METHODS We used the 2014 National Readmissions Database to identify adult patients hospitalized with acute cholangitis who underwent therapeutic ERCP within one week of admission. Early ERCP was defined as ERCP performed on the same day of admission or the next day (days 0 or 1, < 48 h), and late ERCP was performed on days 2 to 7 of admission. Patients with severe cholangitis had any of the following additional diagnoses: Severe sepsis, septic shock, acute renal failure, acute respiratory failure, or thrombocytopenia. Multivariate logistic regression was used to calculate the adjusted odds of association of ERCP timing with in-hospital mortality, 30-d mortality, and 30-d readmissions, controlling for age, sex, severe disease and comorbidities.

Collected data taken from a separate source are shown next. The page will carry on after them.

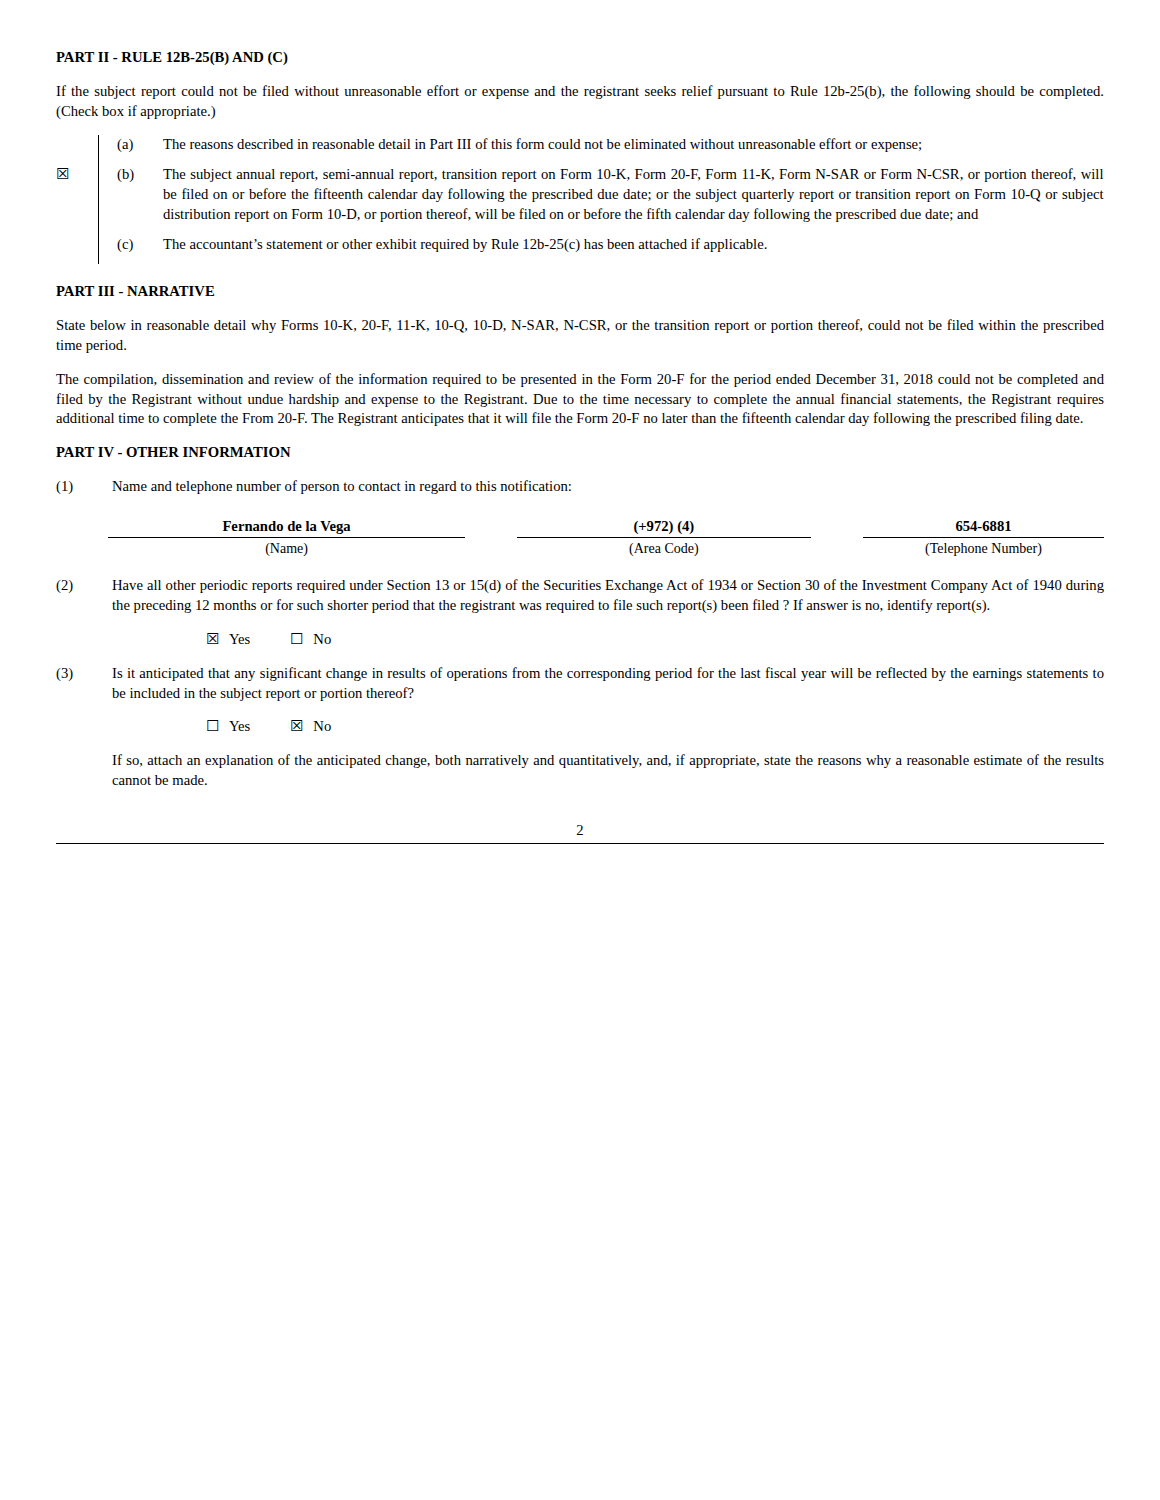PART II - RULE 12B-25(B) AND (C)
If the subject report could not be filed without unreasonable effort or expense and the registrant seeks relief pursuant to Rule 12b-25(b), the following should be completed. (Check box if appropriate.)
| | | (a) | The reasons described in reasonable detail in Part III of this form could not be eliminated without unreasonable effort or expense; |
| ☒ | | (b) | The subject annual report, semi-annual report, transition report on Form 10-K, Form 20-F, Form 11-K, Form N-SAR or Form N-CSR, or portion thereof, will be filed on or before the fifteenth calendar day following the prescribed due date; or the subject quarterly report or transition report on Form 10-Q or subject distribution report on Form 10-D, or portion thereof, will be filed on or before the fifth calendar day following the prescribed due date; and |
| | | (c) | The accountant’s statement or other exhibit required by Rule 12b-25(c) has been attached if applicable. |
PART III - NARRATIVE
State below in reasonable detail why Forms 10-K, 20-F, 11-K, 10-Q, 10-D, N-SAR, N-CSR, or the transition report or portion thereof, could not be filed within the prescribed time period.
The compilation, dissemination and review of the information required to be presented in the Form 20-F for the period ended December 31, 2018 could not be completed and filed by the Registrant without undue hardship and expense to the Registrant. Due to the time necessary to complete the annual financial statements, the Registrant requires additional time to complete the From 20-F. The Registrant anticipates that it will file the Form 20-F no later than the fifteenth calendar day following the prescribed filing date.
PART IV - OTHER INFORMATION
| (1) | Name and telephone number of person to contact in regard to this notification: |
| | Fernando de la Vega | | (+972) (4) | | 654-6881 |
| | (Name) | | (Area Code) | | (Telephone Number) |
| (2) | Have all other periodic reports required under Section 13 or 15(d) of the Securities Exchange Act of 1934 or Section 30 of the Investment Company Act of 1940 during the preceding 12 months or for such shorter period that the registrant was required to file such report(s) been filed ? If answer is no, identify report(s). |
☒Yes☐No
| (3) | Is it anticipated that any significant change in results of operations from the corresponding period for the last fiscal year will be reflected by the earnings statements to be included in the subject report or portion thereof? |
☐Yes☒No
If so, attach an explanation of the anticipated change, both narratively and quantitatively, and, if appropriate, state the reasons why a reasonable estimate of the results cannot be made.
2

RESULTS Four thousand five hundred and seventy patients satisfied the inclusion criteria; with a mean age of 64.1 years. Of these, 66.6% had early ERCP, while 33.4% had late ERCP. Early ERCP was associated with lower in-hospital mortality [1.2% vs 2.4%, adjusted odds ratio (aOR) = 0.50, 95%CI: 0.76-0.83, P = 0.001] and lower 30-d mortality (1.5% vs 3.3%, aOR = 0.48, 95%CI: 0.33-0.69, P < 0.0001) compared to the late ERCP group. Similarly, early ERCP was associated with lower 30-d readmissions (9.7% vs 15.1%, aOR = 0.58, 95%CI: 0.49-0.7, P < 0.0001). When stratified by severity of cholangitis, there was a similar benefit of early ERCP on all outcomes in those with and without severe cholangitis. The mean length of stay was higher in the late ERCP group compared to the early ERCP group (6.9 d vs 4.5 d, P < 0.0001). The mean hospitalization cost was higher in the late ERCP group ($21459 vs $16939, P < 0.0001).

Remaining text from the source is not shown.